Feature Request
NB: some aspects of this feature request affect multiple Pytroll packages. I've put this issue here because I think it affects trollflow2 the most. It's actually two feature requests, but they serve the same goal.
Is your feature request related to a problem? Please describe.
The way we produce images and deliver them to our client software is inefficient.
- In Pytroll, we wait until all parts of the input data are there (via geographic gatherer or segment gatherer), then send a message to trollflow2 to start processing. The images would be produced faster if we could start processing each segment as it comes in.
- In several parts of trollflow2, images are only finalised when all products have been produced. For example, if we use the file publisher plugin (or any other plugin that comes after
save_datasets), this is only called after save_datasets has completed. If we use a staging zone, all files are moved from the staging zone to the output directory only when all images have been produced. When we produce many images, there can be many minutes between the finalisation of the first and the last one. In this case, it would be beneficial to announce each image (or move it to the output directory) as soon as it is finished.
Both of those aspects cause a delay in the latency of our image production. This may become more critical with FCI due to the much larger image size compared to SEVIRI. It also means all our images are delivered to our client software at the same time, which leads to bottlenecks in the images being imported there, that would be avoided or at least reduced if the images were delivered one by one.
Describe the solution you'd like
I would like a solution that minimises the latency of image delivery to clients without sacrificing quality. How to do this is of secondary concern. Problem (1) is difficult to solve if we are doing any resampling. Problem (2) is in theory easier to solve, but may need significant changes in trollflow2. Instead of sequentially calling the plugins, it might need to call the filepublisher plugin many times in parallel, while communicating with the save_datasets plugin to know when each file is ready. Or the save datasets plugin would need to do the publishing itself (or moving the final files in case of using a staging zone or temporary files).

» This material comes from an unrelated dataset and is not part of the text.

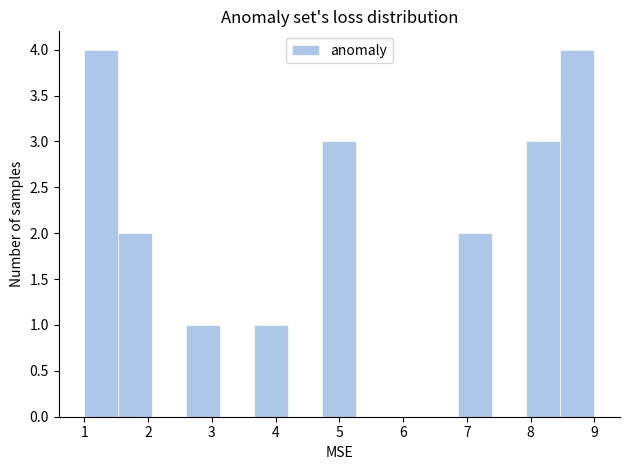

What is the height of the bar covering 4.7 to 5.3 on the x-axis? Neither the bar edges nor the heights are printed on the chart, so give them approximately, as read against the axes.

3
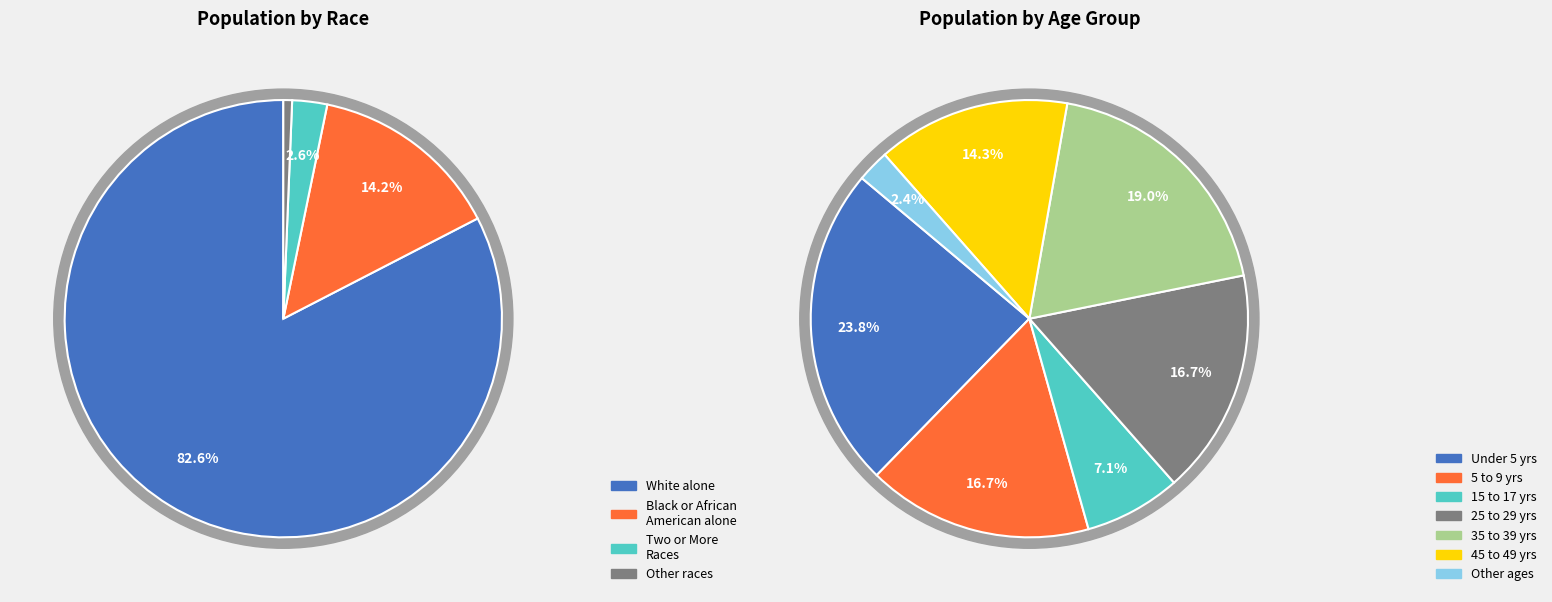

True or false: White alone accounts for 20% of the total.

False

Describe any changes to existing user workflow
I think either problem should be solvable without breaking existing user workflow, although either problem is large enough that the amount of restructuring needed to solve them may lead to accidental breaking of backwards compatibility.
Additional context
For point (1), it would be possible to skip the segment gatherer and send each segment immediately to trollflow2, producing images in native projection, that are then at the end all read and resampled, before stored again, maybe. I think such a setup could be built without writing new code. For point (2), we could write directly to the final output directory, but because our file distribution software is external, it doesn't have a way to know when a file is finished (I think). This leads to the file distribution software copying files before they are finished, in particular for large files that take a while to produce.
Feature Request
NB: some aspects of this feature request affect multiple Pytroll packages. I've put this issue here because I think it affects trollflow2 the most. It's actually two feature requests, but they serve the same goal.
Is your feature request related to a problem? Please describe.
The way we produce images and deliver them to our client software is inefficient.
save_datasets), this is only called aftersave_datasetshas completed. If we use a staging zone, all files are moved from the staging zone to the output directory only when all images have been produced. When we produce many images, there can be many minutes between the finalisation of the first and the last one. In this case, it would be beneficial to announce each image (or move it to the output directory) as soon as it is finished.Both of those aspects cause a delay in the latency of our image production. This may become more critical with FCI due to the much larger image size compared to SEVIRI. It also means all our images are delivered to our client software at the same time, which leads to bottlenecks in the images being imported there, that would be avoided or at least reduced if the images were delivered one by one.
Describe the solution you'd like
I would like a solution that minimises the latency of image delivery to clients without sacrificing quality. How to do this is of secondary concern. Problem (1) is difficult to solve if we are doing any resampling. Problem (2) is in theory easier to solve, but may need significant changes in trollflow2. Instead of sequentially calling the plugins, it might need to call the filepublisher plugin many times in parallel, while communicating with the save_datasets plugin to know when each file is ready. Or the save datasets plugin would need to do the publishing itself (or moving the final files in case of using a staging zone or temporary files).
Describe any changes to existing user workflow
I think either problem should be solvable without breaking existing user workflow, although either problem is large enough that the amount of restructuring needed to solve them may lead to accidental breaking of backwards compatibility.
Additional context
For point (1), it would be possible to skip the segment gatherer and send each segment immediately to trollflow2, producing images in native projection, that are then at the end all read and resampled, before stored again, maybe. I think such a setup could be built without writing new code. For point (2), we could write directly to the final output directory, but because our file distribution software is external, it doesn't have a way to know when a file is finished (I think). This leads to the file distribution software copying files before they are finished, in particular for large files that take a while to produce.